Reid did not pursue his speculations on Joan, whether through delicacy or indifference Mackenzie could not tell. He branched off into talk of other things, through which the craving for the life he had left came out in strong expressions of dissatisfaction with the range. He complained against the penance his father had set, looking ahead with consternation to the three years he must spend in those solitudes.

“But I’m goin’ to stick,” he said, an unmistakable determination in his tone. “I’ll show him they’re making as good men now as they did when he was a kid.” He laughed, a raucous, short laugh, an old man’s laugh, which choked in a cigarette cough and made a mockery of mirth. “I’ll toughen up out here and have better wind for the big finish when I sit in on the old man’s money.”

No, Joan was not cast for any important part in young Reid’s future drama, Mackenzie understood. As if his thoughts had penetrated to the young man’s heart, making fatuous any further attempt at concealment of his true sentiments, Reid spoke.
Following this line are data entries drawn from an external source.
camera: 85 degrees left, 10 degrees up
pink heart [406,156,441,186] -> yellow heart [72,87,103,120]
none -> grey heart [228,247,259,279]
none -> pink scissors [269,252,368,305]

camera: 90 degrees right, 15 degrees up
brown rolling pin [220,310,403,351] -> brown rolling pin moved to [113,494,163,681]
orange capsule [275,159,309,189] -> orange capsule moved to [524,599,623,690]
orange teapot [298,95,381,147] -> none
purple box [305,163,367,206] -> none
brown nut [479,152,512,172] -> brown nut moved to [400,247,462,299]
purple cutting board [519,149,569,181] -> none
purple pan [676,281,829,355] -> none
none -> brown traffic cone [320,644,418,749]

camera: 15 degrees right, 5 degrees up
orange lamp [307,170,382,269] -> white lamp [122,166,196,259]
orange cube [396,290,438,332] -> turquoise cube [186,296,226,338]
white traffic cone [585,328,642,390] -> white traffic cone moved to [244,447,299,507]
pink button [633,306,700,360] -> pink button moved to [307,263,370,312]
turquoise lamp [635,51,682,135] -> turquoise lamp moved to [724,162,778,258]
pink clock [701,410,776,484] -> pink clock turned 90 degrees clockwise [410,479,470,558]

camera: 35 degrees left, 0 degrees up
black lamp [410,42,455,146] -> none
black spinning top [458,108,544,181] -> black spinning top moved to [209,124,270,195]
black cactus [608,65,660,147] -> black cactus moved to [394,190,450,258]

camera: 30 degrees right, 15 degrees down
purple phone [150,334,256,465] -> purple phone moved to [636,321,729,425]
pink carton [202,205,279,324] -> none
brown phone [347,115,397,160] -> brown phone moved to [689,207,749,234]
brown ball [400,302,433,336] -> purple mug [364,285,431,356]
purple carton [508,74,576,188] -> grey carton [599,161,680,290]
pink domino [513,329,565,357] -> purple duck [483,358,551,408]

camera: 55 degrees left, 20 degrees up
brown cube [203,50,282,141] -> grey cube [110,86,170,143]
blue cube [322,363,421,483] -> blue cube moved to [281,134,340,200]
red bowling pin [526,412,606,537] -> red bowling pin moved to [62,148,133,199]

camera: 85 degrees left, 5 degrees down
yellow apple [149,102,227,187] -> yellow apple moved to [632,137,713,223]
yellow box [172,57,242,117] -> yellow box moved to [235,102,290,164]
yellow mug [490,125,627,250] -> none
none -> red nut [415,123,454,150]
“They’ve sewed me up in a sack with Joan––I guess you know about it?”

145

“Tim was telling me.”

“A guy could do worse.”

With this comforting reflection Reid stretched himself on his blanket and went to sleep. Mackenzie was not slow in following his example, for it had been a hard day with the sheep, with much leg work on account of the new dogs showing a wolfish shyness of their new master most exasperating at times. Mackenzie’s last thought was that Reid would take a great deal of labor off his legs by using the horse in attending the sheep.

A scream woke Mackenzie. He heaved up out of his sleep with confusion clouding his senses for the moment, the thought that he was on water, and the cry was that of one who drowned, persistent above his struggling reason. It was a choking cry, the utterance of a desperate soul who sees life fleeing while he lifts his voice in the last appeal. And between him and his companion Mackenzie saw the bulk of a giant-shouldered man, who bent with arm outstretched toward him, whose hand came in contact with his throat as he rose upright with the stare of confusion in his eyes.

Mackenzie broke through this film of his numbing sleep, reaching for the rifle that he had laid near his hand. It was gone, and across the two yards intervening he saw young Reid writhing in the grip of the monster who was strangling out his life.